■ **The task**: Write the next part of the passage on flaxseed and cooking oils, starting after its last sentence.

----- Quoted passage -----

The variety of the plants are different for human consumption but all contain high proportions of fatty acids.

Flaxseed is The seed are a rich source of fat and omega-3 fats.

 

Quality flaxseed oil provides omega-3 fatty acids and the less desirable linoleic or omega-6. While omega-6 oils are essential (the body can’t synthesize it), it is not a desirable one.

 

Flax seeds are small ovals that are rich in solid fat.

They are added to meal, cereals and breads for their high concentration of fat. In the plant, the fat is is used to support the developing embryo.

 

Typical flaxseed oil is highest in the omega-3 fatty acid alpha-linolenic acid (ALA). Up to 60% of the total fatty acids are ALA. Yellow flax seeds, as opposed to the more common brown seeds, are lower in ALA. They are used to make Solin, an oil developed for cooking.

 

 

Flaxseed oil should never be used for cooking. Flaxseed oil turns rancid easily. The use of flax seeds themselves are preferred to the use of its oil because of its ease of chemical breakdown.

Flaxseeds contain compounds that lower the level of estrogen in post-menopausal women, which may protect them from developing breast cancer. These compounds are known as lignans. Lignans are fiber-like compounds that interact with steroid hormones and their receptors.The naturally occurring phytoestrogens molecule or lignan is believed responsible for the protective effect on health.

 

Lignans are converted by digestive bacteria into estrogen-like substances called enterodiol and enterolactone. These compounds produce anti-tumor effects via their occupation of estrogen receptors thereby preventing estrogen from exerting its harmful effects in post-menopausal women.

Lignans are also believed to lower the level of two estrogens (estrone sulfate and estradiol) in post-menopausal women by inhibiting estrogen production. Lignans also interfere with testosterone activity in men and is believed to slow the growth of prostate cells.

 

 

Flaxseed is high in lignan. Flaxseed oil has none.

 

Flaxseed oil lacks lignans, but some processors add them to their oil.

 

 


 

Manufacturers have responded to the need for healthy fats in the diet. New healthy oils for cooking are made from avocados, pumpkin seeds, sesame seeds, grapeseeds, macadamia nuts, peanuts and walnuts. They are in addition to olive, canola, soy, sunflower and corn that stock most supermarket shelves. These boutique oils provide unique flavor and contain a different library phytochemicals.

----- Given records -----

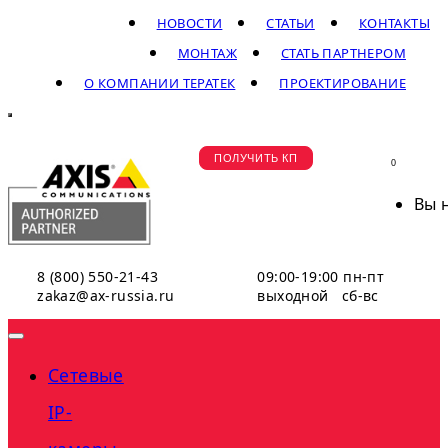
НОВОСТИ
СТАТЬИ
КОНТАКТЫ
МОНТАЖ
СТАТЬ ПАРТНЕРОМ
О КОМПАНИИ ТЕРАТЕК
ПРОЕКТИРОВАНИЕ
ПОЛУЧИТЬ КП
0
Вы 
8 (800) 550-21-43
09:00-19:00 пн-пт
zakaz@ax-russia.ru
выходной сб-вс
Сетевые
IP-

-----

■ **Task response**:
Peanut oil

Peanut oil from (Arachis hypogaea) is a premium cooking oil.  Peanut oil can withstand high temperatures without smoking. Its smoke point is above 400 degrees. Peanut oil does not absorb and retain odors.

 

 

 

Macadamia oil

Macadamia nuts diet increase the HDL or good cholesterol level and lowers the LDL or bad cholesterol.

Macadamia nut oil is a good source of palmitoleic acid (an omega-7 fatty acid). Palmitoleic acid may confer some beneficial effect on the heart.

Macadamia oil is extracted in an oxygen and light-free environment. It is processed in a low temperature environment to protect the natural phytochemicals, antioxidants and preservative of the nut. There are no chemical solvents used in this process and so the phytochemicals are retained. It is an expensive oil with a smoke point of 385 degrees.

 

 

 


 

Grapeseed oil is pressed from the seeds of grapes (vitis vinifera).

Because it has a high smoke point (420 degrees), it is useful in all types of cooking including frying and baking. It provide a nutty flavor to food and is often used in salads dressings. Grapeseed oil contains antioxidants and vitamins and thought to lower cholesterol and raise HDL levels. Grapeseed oil is often used in the cosmetic industry as a moisturizer and wrinkle remover.

 

Walnut Oil

Walnuts are high in fatty acids and in particular, omega-3 fatty acids. In fact, walnut is the only nut permitted by the Food and Drug Administration to include a health claim on its label indicating that walnuts reduce the risk of coronary artery disease.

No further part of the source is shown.